**PREPROCESSING**
--------------

This notebook will clean and feature engineer the scraped rental data

In [153]:
import pandas as pd
import sys
sys.path.append('..')
from scripts import preprocess
import importlib
importlib.reload(preprocess)
from scripts.preprocess import extract_suburb_postcode, categorise_property, calculate_annual_increase, extract_number, extract_first_number

Starting off with fixing up the historial rental dataset from old listings

In [154]:
df1 = pd.read_csv('../data/landing/rental_history_scrape1.csv', encoding='ISO-8859-1')
df2 = pd.read_csv('../data/landing/rental_history_scrape2.csv', encoding='ISO-8859-1')
combined_rental_history_df = pd.concat([df1, df2], ignore_index=True)

In [129]:
combined_rental_history_df['Property Type'].unique()

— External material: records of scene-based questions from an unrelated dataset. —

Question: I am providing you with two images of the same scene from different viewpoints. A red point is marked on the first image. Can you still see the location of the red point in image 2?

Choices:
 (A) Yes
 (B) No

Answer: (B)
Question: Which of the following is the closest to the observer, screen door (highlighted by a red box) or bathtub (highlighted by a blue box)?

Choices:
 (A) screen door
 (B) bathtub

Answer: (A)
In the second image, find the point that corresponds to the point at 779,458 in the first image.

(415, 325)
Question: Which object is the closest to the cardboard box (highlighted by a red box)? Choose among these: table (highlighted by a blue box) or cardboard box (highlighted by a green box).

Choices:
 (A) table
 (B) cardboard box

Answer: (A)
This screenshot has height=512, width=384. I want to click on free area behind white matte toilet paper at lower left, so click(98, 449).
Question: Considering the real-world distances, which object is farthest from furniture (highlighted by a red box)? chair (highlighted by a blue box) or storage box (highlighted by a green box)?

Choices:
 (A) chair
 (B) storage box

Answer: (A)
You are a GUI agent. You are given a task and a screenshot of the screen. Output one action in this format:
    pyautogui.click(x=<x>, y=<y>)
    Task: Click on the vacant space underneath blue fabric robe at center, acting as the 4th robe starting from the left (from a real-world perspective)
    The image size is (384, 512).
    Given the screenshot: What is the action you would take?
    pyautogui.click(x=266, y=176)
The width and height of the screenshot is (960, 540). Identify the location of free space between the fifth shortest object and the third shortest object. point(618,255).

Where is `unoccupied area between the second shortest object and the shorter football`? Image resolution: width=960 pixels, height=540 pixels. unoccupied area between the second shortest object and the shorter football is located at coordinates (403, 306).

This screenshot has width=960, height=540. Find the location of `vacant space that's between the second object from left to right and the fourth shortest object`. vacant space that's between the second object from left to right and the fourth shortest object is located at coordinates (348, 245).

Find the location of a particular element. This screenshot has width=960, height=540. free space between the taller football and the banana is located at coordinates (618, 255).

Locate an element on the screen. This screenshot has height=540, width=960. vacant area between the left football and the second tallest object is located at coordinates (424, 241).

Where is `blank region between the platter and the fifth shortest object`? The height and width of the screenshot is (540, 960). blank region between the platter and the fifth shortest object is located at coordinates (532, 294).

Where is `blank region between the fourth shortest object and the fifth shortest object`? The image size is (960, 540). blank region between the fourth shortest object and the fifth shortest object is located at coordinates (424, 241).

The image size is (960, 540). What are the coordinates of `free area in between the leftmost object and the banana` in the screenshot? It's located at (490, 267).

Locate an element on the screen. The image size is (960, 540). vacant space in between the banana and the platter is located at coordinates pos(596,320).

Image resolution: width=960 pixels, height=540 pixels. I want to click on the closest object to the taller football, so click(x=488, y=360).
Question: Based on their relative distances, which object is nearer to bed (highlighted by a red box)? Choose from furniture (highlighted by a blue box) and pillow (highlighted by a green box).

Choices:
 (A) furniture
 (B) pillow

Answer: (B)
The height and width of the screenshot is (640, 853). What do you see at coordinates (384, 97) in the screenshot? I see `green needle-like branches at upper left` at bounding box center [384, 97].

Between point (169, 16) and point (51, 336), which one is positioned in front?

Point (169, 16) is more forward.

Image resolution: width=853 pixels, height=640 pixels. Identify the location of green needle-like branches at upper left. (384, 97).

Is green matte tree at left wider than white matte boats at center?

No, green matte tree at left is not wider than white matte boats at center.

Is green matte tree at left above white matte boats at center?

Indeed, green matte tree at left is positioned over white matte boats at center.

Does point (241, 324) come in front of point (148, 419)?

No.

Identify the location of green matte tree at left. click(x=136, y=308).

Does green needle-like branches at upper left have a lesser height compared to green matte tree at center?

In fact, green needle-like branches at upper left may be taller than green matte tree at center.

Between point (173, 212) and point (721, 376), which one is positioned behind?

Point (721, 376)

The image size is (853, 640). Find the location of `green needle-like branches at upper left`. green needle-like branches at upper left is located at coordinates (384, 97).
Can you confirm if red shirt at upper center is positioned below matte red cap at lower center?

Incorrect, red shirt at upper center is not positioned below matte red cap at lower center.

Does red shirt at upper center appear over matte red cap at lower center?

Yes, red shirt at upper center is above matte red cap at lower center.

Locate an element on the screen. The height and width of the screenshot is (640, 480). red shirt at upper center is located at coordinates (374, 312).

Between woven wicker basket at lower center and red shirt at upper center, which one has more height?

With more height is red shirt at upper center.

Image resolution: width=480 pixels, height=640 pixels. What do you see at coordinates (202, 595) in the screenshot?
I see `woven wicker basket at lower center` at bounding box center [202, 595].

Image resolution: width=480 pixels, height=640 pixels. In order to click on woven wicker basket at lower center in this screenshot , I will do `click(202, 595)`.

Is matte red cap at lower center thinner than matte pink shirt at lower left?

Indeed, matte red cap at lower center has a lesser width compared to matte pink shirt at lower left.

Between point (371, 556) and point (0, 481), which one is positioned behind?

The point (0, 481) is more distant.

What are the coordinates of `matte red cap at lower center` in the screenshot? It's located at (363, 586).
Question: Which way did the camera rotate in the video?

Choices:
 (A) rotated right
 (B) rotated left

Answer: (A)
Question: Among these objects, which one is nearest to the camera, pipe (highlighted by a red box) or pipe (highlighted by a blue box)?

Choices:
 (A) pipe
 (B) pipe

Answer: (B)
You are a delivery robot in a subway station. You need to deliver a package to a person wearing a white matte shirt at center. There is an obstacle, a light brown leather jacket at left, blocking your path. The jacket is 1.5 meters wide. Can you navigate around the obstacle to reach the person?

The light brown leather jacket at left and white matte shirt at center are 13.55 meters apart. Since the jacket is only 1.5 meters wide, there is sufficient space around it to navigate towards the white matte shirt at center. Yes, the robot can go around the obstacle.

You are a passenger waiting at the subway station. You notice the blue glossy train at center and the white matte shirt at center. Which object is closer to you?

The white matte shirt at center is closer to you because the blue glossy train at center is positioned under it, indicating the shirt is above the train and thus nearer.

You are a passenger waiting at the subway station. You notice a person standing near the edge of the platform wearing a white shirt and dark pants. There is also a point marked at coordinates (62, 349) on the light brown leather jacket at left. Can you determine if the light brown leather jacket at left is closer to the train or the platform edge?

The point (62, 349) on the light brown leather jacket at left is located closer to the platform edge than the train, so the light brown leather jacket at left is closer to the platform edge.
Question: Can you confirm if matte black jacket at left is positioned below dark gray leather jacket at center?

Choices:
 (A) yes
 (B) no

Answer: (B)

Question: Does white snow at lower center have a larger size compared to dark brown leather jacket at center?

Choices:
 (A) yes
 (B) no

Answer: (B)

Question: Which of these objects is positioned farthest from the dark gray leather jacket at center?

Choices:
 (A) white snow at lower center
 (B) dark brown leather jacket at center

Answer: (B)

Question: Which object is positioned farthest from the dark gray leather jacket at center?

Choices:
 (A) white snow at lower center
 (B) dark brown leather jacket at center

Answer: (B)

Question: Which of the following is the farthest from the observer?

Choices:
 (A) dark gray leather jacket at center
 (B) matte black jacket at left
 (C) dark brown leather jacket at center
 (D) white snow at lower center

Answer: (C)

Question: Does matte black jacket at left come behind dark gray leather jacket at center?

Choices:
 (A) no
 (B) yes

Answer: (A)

array(['Category : House', nan, 'Category : Townhouse',
       'Category : Unit/apmt', 'Category : Commercial',
       'Category : Rental_residential', 'Category : Available Now',
       'Category : Villa', 'Category : Medical/consulting',
       'Category : Apartment', 'Category : Duplexsemi-detached',
       'Category : Duplex, Semi', 'Category : Semi',
       'Category : Home Unit', 'Category : Rural', 'Category : Unit',
       'Category : Residential Lease', 'Category : Duplex',
       'Category : Town Home', 'Category : Flat',
       'Category : Semi-detatched', 'Category : Other',
       'Category : Penthouse', 'Category : Villa, Unit, Land',
       'Category : Home', 'Category : Studio', 'Category : Available',
       'Category : Available Date', 'Category : Offices',
       'Category : Semi-detached', 'Category : Semi/duplex',
       'Category : Duplexsemidetached', 'Category : Semi Detached',
       'Category : Duplex/semi Detach', 'Category : Villa For',
       'Category : In

There are many property types which are not residential. We will have to remove those

In [130]:


# Define non-residential keywords
non_residential_keywords = ['Commercial', 'Medical/consulting', 'Offices', 
                            'Industrial', 'Tourism', 'Retail', 'Healthcare',
                            'Car Space', 'Land', 'Acreage/semi-rural', 'Vacantland']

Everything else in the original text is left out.